**Source data:**

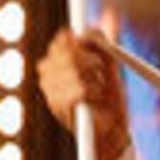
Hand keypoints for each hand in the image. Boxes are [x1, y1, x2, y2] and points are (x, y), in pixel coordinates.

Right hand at [39, 27, 134, 159]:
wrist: (111, 127)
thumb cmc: (109, 94)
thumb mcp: (109, 63)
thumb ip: (99, 43)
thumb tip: (86, 32)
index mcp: (58, 57)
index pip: (65, 38)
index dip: (84, 42)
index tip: (98, 51)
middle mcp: (48, 70)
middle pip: (69, 52)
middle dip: (91, 61)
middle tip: (100, 74)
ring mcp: (49, 87)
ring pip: (74, 70)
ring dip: (93, 80)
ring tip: (97, 90)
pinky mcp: (57, 104)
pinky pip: (77, 90)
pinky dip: (90, 94)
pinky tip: (91, 99)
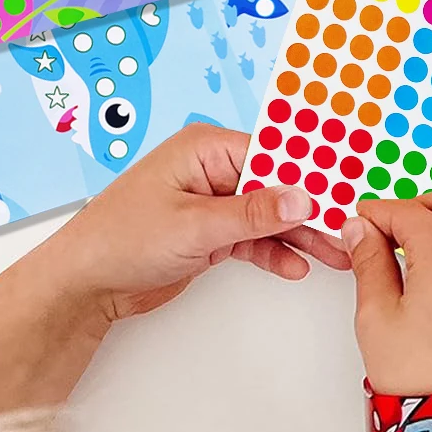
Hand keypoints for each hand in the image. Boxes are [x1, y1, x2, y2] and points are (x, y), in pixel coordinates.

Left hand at [38, 123, 350, 324]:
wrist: (85, 282)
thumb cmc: (122, 239)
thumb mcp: (195, 227)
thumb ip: (252, 214)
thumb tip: (301, 197)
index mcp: (205, 148)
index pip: (272, 155)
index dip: (310, 175)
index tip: (344, 195)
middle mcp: (210, 169)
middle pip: (274, 185)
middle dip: (310, 209)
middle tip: (347, 230)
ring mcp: (210, 202)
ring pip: (267, 215)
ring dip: (298, 235)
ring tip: (336, 256)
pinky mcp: (207, 233)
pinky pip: (251, 237)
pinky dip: (273, 251)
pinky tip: (296, 266)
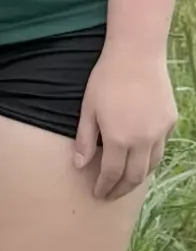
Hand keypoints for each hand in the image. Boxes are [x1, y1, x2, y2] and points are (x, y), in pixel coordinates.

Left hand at [72, 46, 177, 200]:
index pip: (113, 174)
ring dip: (138, 176)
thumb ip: (85, 140)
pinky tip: (140, 158)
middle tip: (110, 194)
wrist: (137, 56)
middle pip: (135, 176)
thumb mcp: (88, 109)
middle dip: (122, 189)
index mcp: (120, 139)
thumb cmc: (105, 80)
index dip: (105, 187)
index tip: (97, 194)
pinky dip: (150, 158)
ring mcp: (160, 132)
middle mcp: (144, 140)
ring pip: (152, 164)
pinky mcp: (170, 122)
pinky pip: (161, 147)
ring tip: (125, 181)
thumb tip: (79, 165)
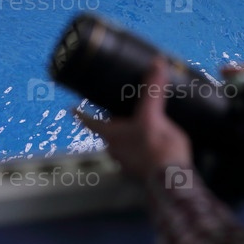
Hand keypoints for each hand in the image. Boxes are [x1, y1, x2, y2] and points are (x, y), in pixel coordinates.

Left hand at [76, 58, 192, 179]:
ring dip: (131, 137)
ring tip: (145, 127)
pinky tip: (158, 145)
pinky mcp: (143, 170)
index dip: (81, 114)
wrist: (171, 180)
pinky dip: (145, 149)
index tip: (72, 108)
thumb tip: (156, 63)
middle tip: (121, 111)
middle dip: (115, 122)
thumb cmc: (158, 148)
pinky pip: (140, 155)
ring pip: (124, 145)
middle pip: (109, 132)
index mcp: (112, 135)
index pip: (90, 121)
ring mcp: (129, 162)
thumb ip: (153, 90)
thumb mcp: (154, 115)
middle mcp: (116, 150)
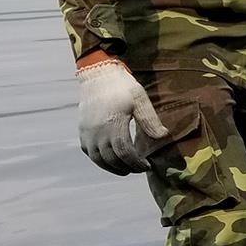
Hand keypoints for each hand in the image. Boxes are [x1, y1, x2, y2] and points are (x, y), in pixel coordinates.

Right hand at [76, 59, 167, 174]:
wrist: (98, 75)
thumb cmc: (122, 87)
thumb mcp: (140, 100)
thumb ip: (150, 120)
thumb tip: (162, 136)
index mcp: (113, 124)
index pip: (124, 152)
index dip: (136, 162)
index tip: (147, 166)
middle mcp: (97, 131)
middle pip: (111, 158)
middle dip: (126, 167)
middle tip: (139, 169)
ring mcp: (87, 132)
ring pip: (98, 158)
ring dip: (112, 168)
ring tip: (126, 170)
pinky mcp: (82, 131)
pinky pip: (89, 152)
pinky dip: (100, 160)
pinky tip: (110, 160)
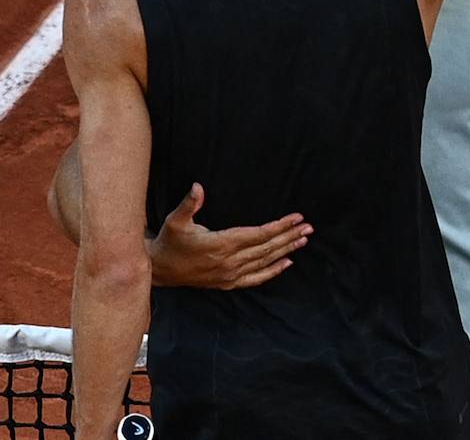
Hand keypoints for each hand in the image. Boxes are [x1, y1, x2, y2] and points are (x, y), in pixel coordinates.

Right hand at [149, 183, 311, 289]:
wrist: (161, 270)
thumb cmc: (170, 242)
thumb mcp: (175, 220)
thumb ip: (189, 204)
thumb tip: (198, 187)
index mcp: (221, 244)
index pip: (258, 235)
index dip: (279, 226)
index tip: (296, 218)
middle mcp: (229, 262)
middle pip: (267, 248)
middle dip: (289, 236)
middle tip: (308, 227)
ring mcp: (230, 275)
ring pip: (265, 261)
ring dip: (286, 250)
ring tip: (303, 240)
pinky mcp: (228, 283)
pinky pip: (256, 278)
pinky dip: (273, 271)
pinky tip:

**What you are asked to do:** In the entries above, identify each line that includes the string "Right", then copy it.

**Result of this task:**
Right hand at [39, 27, 134, 159]:
Right hand at [76, 59, 167, 174]:
Right hand at [149, 183, 311, 289]:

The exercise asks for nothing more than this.